The response from the Ethiopian blogosphere to the blockade was to educate Ethiopians at home on ways to bypass the blockade and to put a "Do Not Enter" sign in a prominent place on the blocked web sites and blogs to publicize the government's futile attemt to suppress the free exchange of information and ideas. The blockade lasted for about three months, and in the end the government blinked. To my knowledge, no blogger or webmaster has bothered to change the internet domain they are running on. Anyhow, the government could have easily added the newer domain names to its list of blocked URLs just as it did with the current ones, and it would have been a waste of time to change a domain name because of the blockade.
Why the Addis Ababa regime decided to unblock the web sites is anyone's guess.

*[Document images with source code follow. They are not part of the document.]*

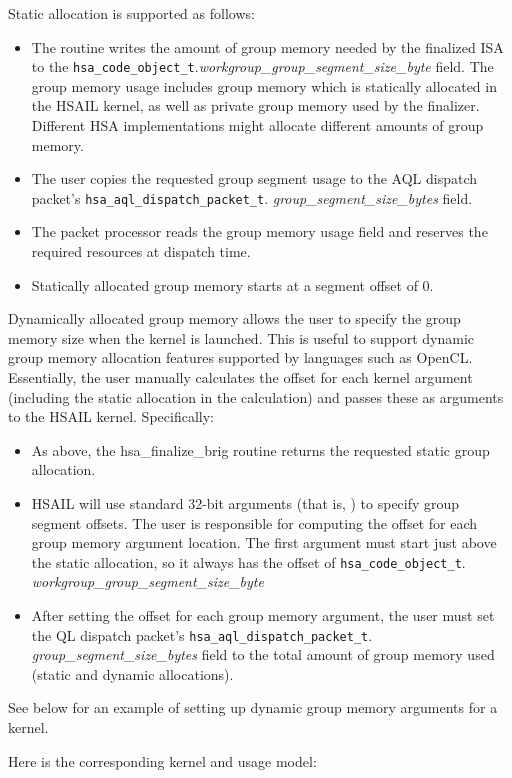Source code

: Static allocation is supported as follows\-:

\begin{itemize}

\item The  routine writes the amount of
group memory needed by the finalized I\-S\-A to the
\texttt{hsa\_code\_object\_t}.{\itshape workgroup\_group\_segment\_size\_byte}
field.  The group memory usage includes group memory which is
statically allocated in the H\-S\-A\-I\-L kernel, as well as private
group memory used by the finalizer. Different H\-S\-A
implementations might allocate different amounts of group memory.

\item The user copies the requested group segment usage to the
A\-Q\-L dispatch packet's \texttt{hsa\_aql\_dispatch\_packet\_t}.{\itshape
group\_segment\_size\_bytes} field.

\item The packet processor reads the group memory usage field and
reserves the required resources at dispatch time.

\item Statically allocated group memory starts at a segment offset
of 0.

\end{itemize}

Dynamically allocated group memory allows the user to specify the
group memory size when the kernel is launched. This is useful to
support dynamic group memory allocation features supported by
languages such as Open\-C\-L. Essentially, the user manually
calculates the offset for each kernel argument (including the static
allocation in the calculation) and passes these as arguments to the
H\-S\-A\-I\-L kernel. Specifically\-:

\begin{itemize}

\item As above, the {hsa\_finalize\_brig} routine returns the
requested static group allocation.

\item H\-S\-A\-I\-L will use standard 32-\/bit arguments (that is,
) to specify group segment offsets. The user is
responsible for computing the offset for each group memory argument
location. The first argument must start just above the static
allocation, so it always has the offset of
\texttt{hsa\_code\_object\_t}.{\itshape
workgroup\_group\_segment\_size\_byte}

\item After setting the offset for each group memory argument, the
user must set the \-Q\-L dispatch packet's
\texttt{hsa\_aql\_dispatch\_packet\_t}.{\itshape
group\_segment\_size\_bytes} field to the total amount of group
memory used (static and dynamic allocations).

\end{itemize}

See below for an example of setting up dynamic group memory
arguments for a kernel.
\begin{framed}

\end{framed}

Here is the corresponding kernel and usage model\-:

\begin{framed}

\end{framed}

But it seems to me that the government probably decided that the criticism it has been getting from the donor community for its continued blocking of these web sites got to a point beyond which it could not defend its actions. I have a feeling that a lot of folks from the donor community in Addis peruse these blocked web sites and blogs to gauge the temperature of the Ethiopian political scene and they probably did not like being inconvenienced in accessing these web sites and blogs.
As important as these web sites and blogs may be in the evolution of freedom of expression in the Ethiopian political culture, their importance pales in comparison with the role that was played by the independent newspapers and magazines that are now silenced by the regime in power. The Addis Ababa regime must realize that the road it has chosen in the aftermath of the May 2005 elections is a dead end one and it will never be able to silence the Ethiopian people by continuing to jail journalists who criticize it. Therefore, it should release all journalists and the thousands of political prisoners it currently holds in its rotten jails immediately and without any preconditions.
In any case, I welcome the government's action to unblock these web sites and blogs. However, the "Do Not Enter" sign on this blog will remain until such a time that the lifting of the blockade is widely acknowledged as not being a temporary measure on the part of the regime.